By Walter Brandimarte and Tiago Pariz
RIO DE JANEIRO Jan 8 Brazil recorded a net
foreign exchange outflow of $12.3 billion in 2013, the first
negative result since the global financial crisis in 2008, and
the worst deficit since investors panicked over the election of
President Luiz Inacio Lula da Silva in 2002, central bank data
showed on Wednesday.
As Brazilians continued to buy imported goods and travel
abroad, while foreign investment dwindled and exports slid, the
foreign currency deficit ballooned last year, helping the real
currency to lose more than 13 percent in value.
Not too long after complaining about a "tsunami" of dollars
flooding the Brazilian economy, President Dilma Rousseff now
faces a struggle to attract enough foreign investment to boost
the economy and finance a widening current account deficit.
Dollars are also needed to stabilize the real, which is
expected to further weaken this year, potentially fueling
The deficit was the result of a sizable $23.4 billion
outflow in the country's financial account, which includes
foreign direct and portfolio investment. Many investors have
been reluctant to invest in Brazil due to what they consider
erratic government policies.
The trade account, meanwhile, recorded a modest net inflow
of $11.1 billion as Brazil's trade surplus fell in 2013 to its
lowest level since 2000.
"The international scenario is more complex for Brazil and
other emerging market countries," said Rafael Bistafa, an
economist at Rosenberg & Associados, a consultancy in Sao Paulo.
"But that does not mean we have a capital flight, nor is such
the outlook for Brazil going forward."
Bistafa forecasts that Brazil will have "persistent and
moderate" dollar outflows through 2014, when a presidential
election in October could add to market volatility.

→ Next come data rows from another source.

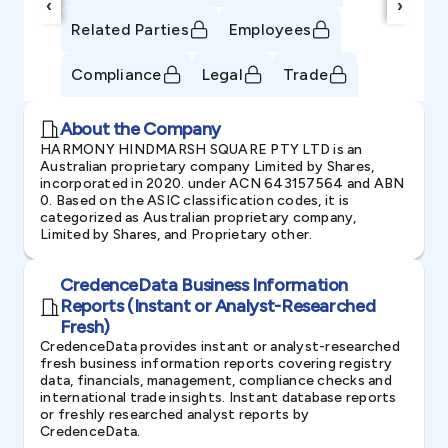
‹
›
Related Parties
Employees
Compliance
Legal
Trade
About the Company
HARMONY HINDMARSH SQUARE PTY LTD is an
Australian proprietary company Limited by Shares,
incorporated in 2020. under ACN 643157564 and ABN
0. Based on the ASIC classification codes, it is
categorized as Australian proprietary company,
Limited by Shares, and Proprietary other.
CredenceData Business Information
Reports (Instant or Analyst-Researched
Fresh)
CredenceData provides instant or analyst-researched
fresh business information reports covering registry
data, financials, management, compliance checks and
international trade insights. Instant database reports
or freshly researched analyst reports by
CredenceData.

The 2013 foreign-exchange deficit compares with a net
surplus of $16.7 billion in 2012 and a whopping $65.3 billion
surplus in 2011, when the real gained to nearly 1.5 per dollar.
Earlier this year, the currency weakened to 2.4 per dollar.
In 2008, when investors fled emerging markets during the
global financial crisis, Brazil posted a net forex outflow of
$983 million. In 2002, when investors feared the policies of
Lula's first government, nearly $13 billion left the country.